Bol bol çalkalayıp, bol bol baktırıyoruz lakin Kerim ısrarla kendi
çalkalamak ve ardından yere çakmak arzusunda olduğundan kavanozu,
çekinip elinden alıyoruz. Ve sakinleştirici kavanozun işe yaraması için
daha sakin ve daha olgun bir zamanı kollamak üzere rafa kaldırıyoruz.
.
Gelelim Sakinleştirici Zihin Kavanoz’un nasıl kullanıldığına ve içindeki derin manaya:
.
Rivayete
göre stres ve baskı altında olan, taşkın, kızışmış ve öfkeli olan yahut
üzgün olan çocuklar için teskin edici ve rahatlatıcı olması amacıyla
kullanılılabiliyor bu kavanoz. Bir tür Meditasyon aracı da deniyor.

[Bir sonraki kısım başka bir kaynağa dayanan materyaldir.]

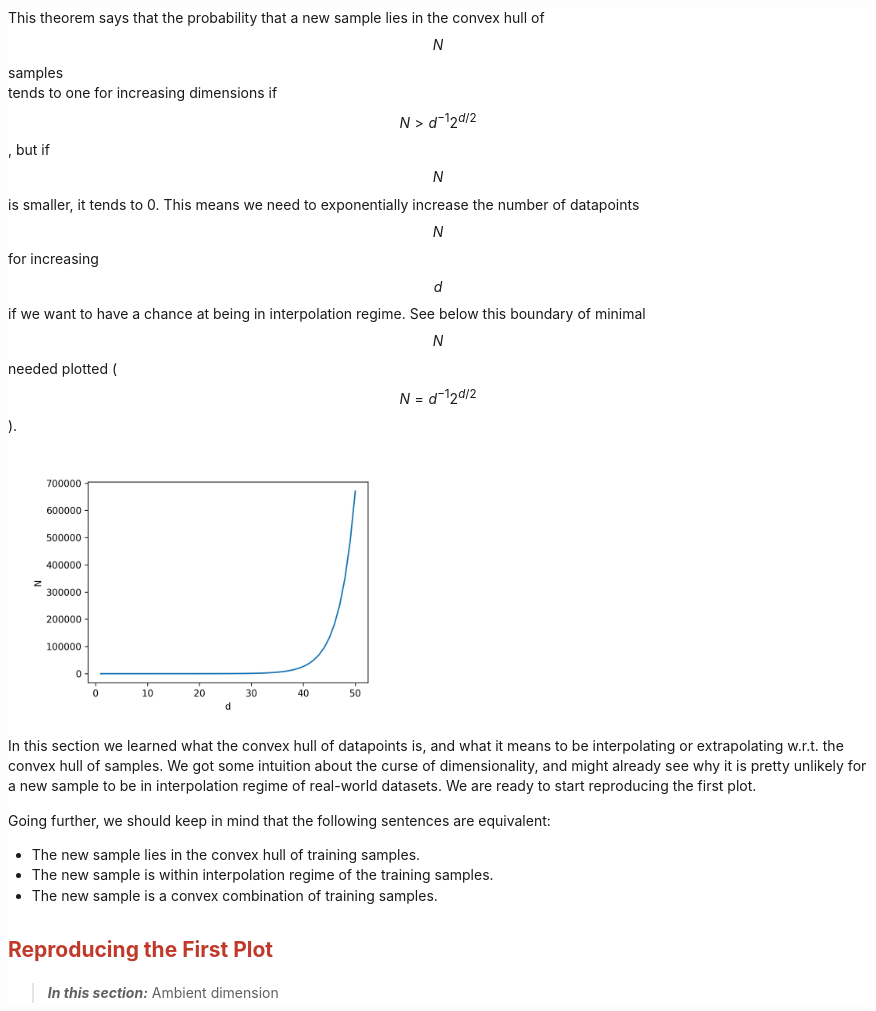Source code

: This theorem says that the probability that a new sample lies in the convex hull of $$N$$ samples  
 tends to one for increasing dimensions if $$N > d^{-1}2^{d/2}$$, but if $$N$$ is smaller, it tends to 0. This means
we need to exponentially increase the number of datapoints $$N$$ for increasing $$d$$ if we want to have a chance at 
being in interpolation regime. See below this boundary of minimal $$N$$ needed
 plotted ($$N = d^{-1}2^{d/2}$$).

<img src="/images/evolution_N.png" alt="A plot showing that for increasing d on the X-axis, N increases exponentially on the Y-axis." width="400" class="center"/>

In this section we learned what the convex hull of datapoints is, and what it means to be interpolating or extrapolating w.r.t. the
convex hull of samples. We got some intuition about the curse of dimensionality, and might already see why it is pretty unlikely
 for a new sample to be in interpolation regime of real-world datasets. We are ready to start reproducing the first plot.
 
 Going further, we should keep in mind that the following sentences are equivalent:
  - The new sample lies in the convex hull of training samples.
  - The new sample is within interpolation regime of the training samples.
  - The new sample is a convex combination of training samples.

## <span style="color:#C0392B">Reproducing the First Plot</span>
> **_In this section:_**  Ambient dimension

Adına Sakinleştirici Kavanoz da denebiliyor, Zihin Kavanozu da. Ben
harmanladım ikisini Sakinleştirici Zihin Kavanozu dedim adına.

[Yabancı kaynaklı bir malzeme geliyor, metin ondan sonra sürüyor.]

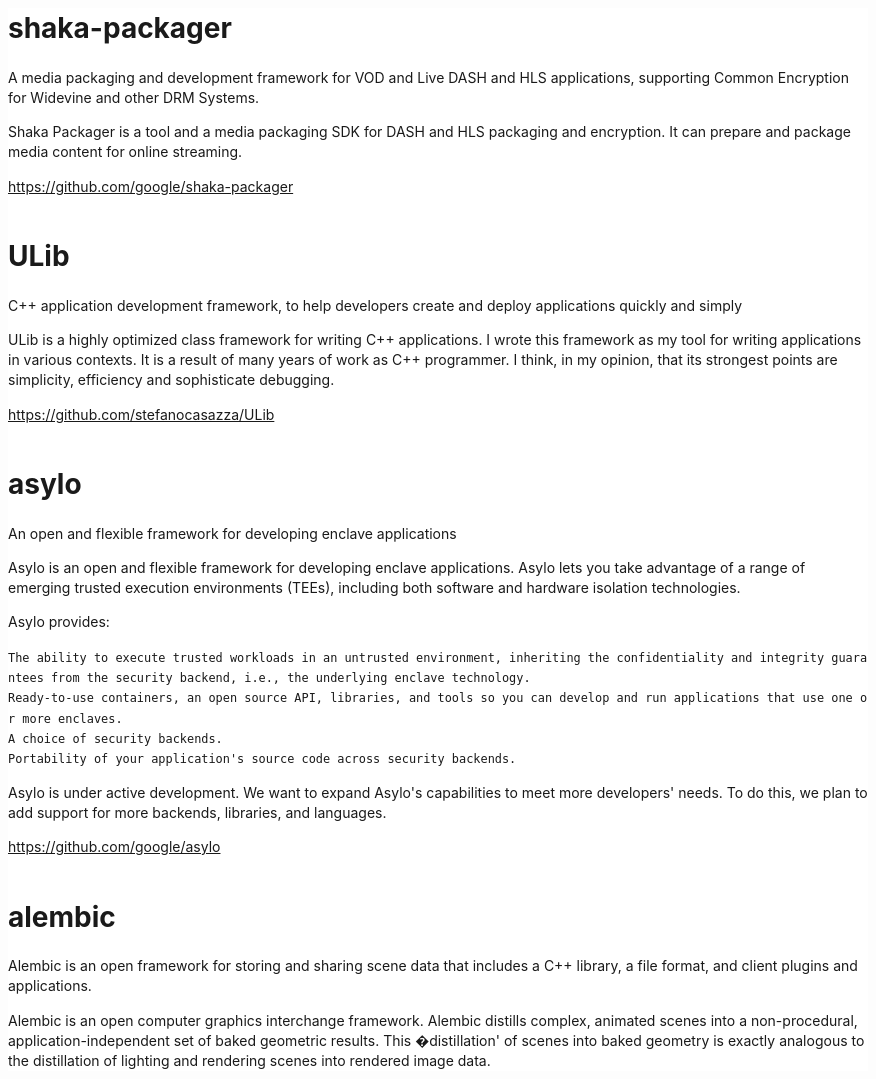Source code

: 
# shaka-packager

A media packaging and development framework for VOD and Live DASH and HLS applications, supporting Common Encryption for Widevine and other DRM Systems.

Shaka Packager is a tool and a media packaging SDK for DASH and HLS packaging and encryption. It can prepare and package media content for online streaming.

https://github.com/google/shaka-packager

# ULib

C++ application development framework, to help developers create and deploy applications quickly and simply

ULib is a highly optimized class framework for writing C++ applications. I wrote this framework as my tool for writing applications in various contexts. It is a result of many years of work as C++ programmer. I think, in my opinion, that its strongest points are simplicity, efficiency and sophisticate debugging.

https://github.com/stefanocasazza/ULib


# asylo

An open and flexible framework for developing enclave applications

Asylo is an open and flexible framework for developing enclave applications. Asylo lets you take advantage of a range of emerging trusted execution environments (TEEs), including both software and hardware isolation technologies.

Asylo provides:

    The ability to execute trusted workloads in an untrusted environment, inheriting the confidentiality and integrity guarantees from the security backend, i.e., the underlying enclave technology.
    Ready-to-use containers, an open source API, libraries, and tools so you can develop and run applications that use one or more enclaves.
    A choice of security backends.
    Portability of your application's source code across security backends.

Asylo is under active development. We want to expand Asylo's capabilities to meet more developers' needs. To do this, we plan to add support for more backends, libraries, and languages.

https://github.com/google/asylo

# alembic

Alembic is an open framework for storing and sharing scene data that includes a C++ library, a file format, and client plugins and applications.


Alembic is an open computer graphics interchange framework. Alembic distills complex, animated scenes into a non-procedural, application-independent set of baked geometric results. This �distillation' of scenes into baked geometry is exactly analogous to the distillation of lighting and rendering scenes into rendered image data.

Peki bu kavanoz nasıl çalışıyor?
Diyelim
ki, çocuk çok taşkın o gün. Siz de bir süreliğine sakinleşmesi için uzak
tutuyorsunuz onu odasında yahut odanın bir köşesinde. Ve gidip
düşünmesini istiyorsunuz ondan. (Ben genelde, cezalısın git odana demek
yerine, gidip düşün yaptıklarını demeyi tercih ediyorum, tabii
çıldırmadıysam ve makul anımdaysam) İşte bu sırada yani ihtiyaç anında
çocuğu bir yere oturtuyorsunuz ve bu kavanozu eline veriyorsunuz.
Kavanozu çalkalıyor ve ve çocuktan onu izlemesini istiyorsunuz. Simler
dönerken hayal etmesini istiyorsunuz; bu senin zihnin ve bu dönen simler
de senin karışmış ve öfkeli düşüncelerin. Birazdan bu karmaşa bitecek
ve önce şiddetli sonra yavaşça dönen ardından sakinleşip usulca zemine
düşen simler gibi düşüncelerinin de sakinleşeceğini söylüyorsunuz.

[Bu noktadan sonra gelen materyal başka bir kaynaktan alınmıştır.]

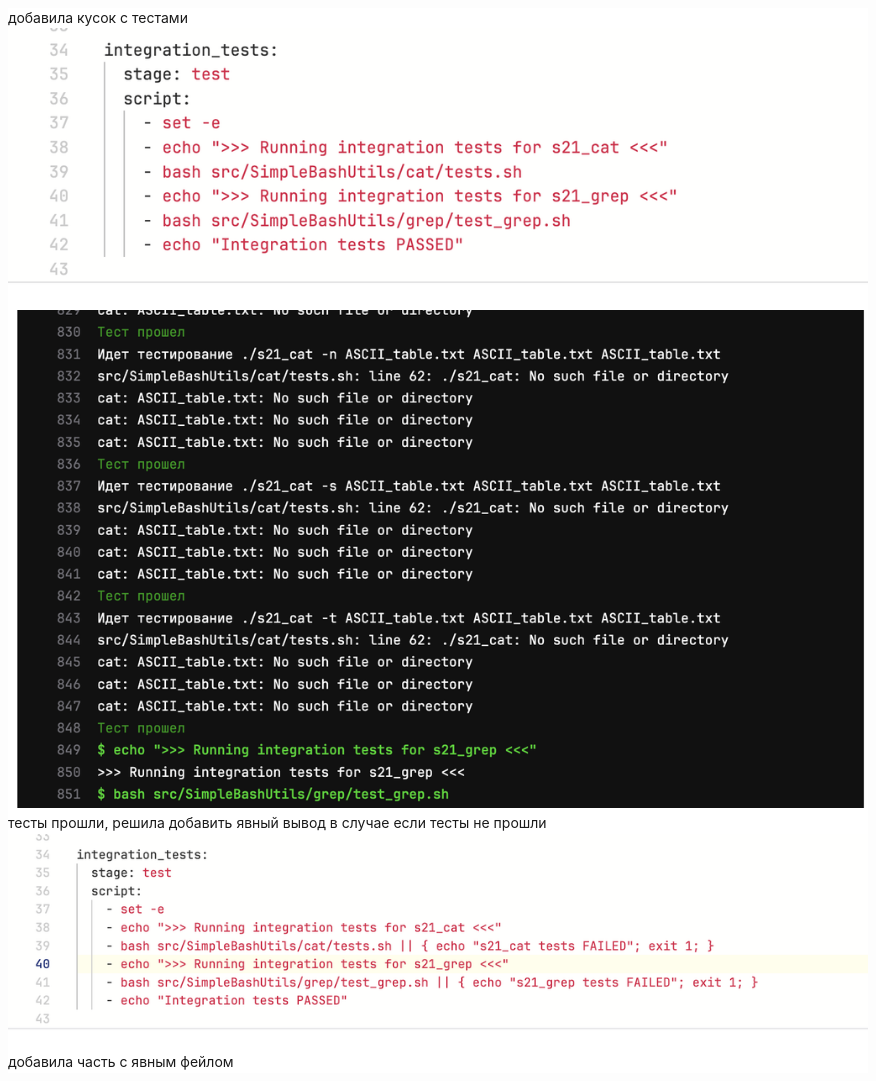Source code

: добавила кусок с тестами   
![image](files/image_l.png)    
![image](files/image_4a.png)    
тесты прошли, решила добавить явный вывод в случае если тесты не прошли    
![image](files/image.png)    
добавила часть с явным фейлом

(Tabii bunu ilk seferde söylüyorsunuz) Ve bu süre sonunda
kalkabileceğini ekliyorsunuz. Tabii hiçbir şekilde yönlendirmeden sadece
izlemesini salık vermek de mümkün. Özellikle küçük çocuklar için bu
daha iyi bir yöntem gibi.
Hasılı,
sıkıntılı anlarda düşünmek ve ferahlamak için bu kavanozu çalkalıyor ve
içindekilerin devinimleri biterken sakinleşmeyi bekliyorsunuz. Ben
kendimde denemek niyetindeyim ama maalesef çocuklar gibi makul, saf ve
inançlı olmadığımızdan olsa gerek bizde çok daha uzun süre alıyor
böylesi işlerden sonuç almak. Olsun deneme değer!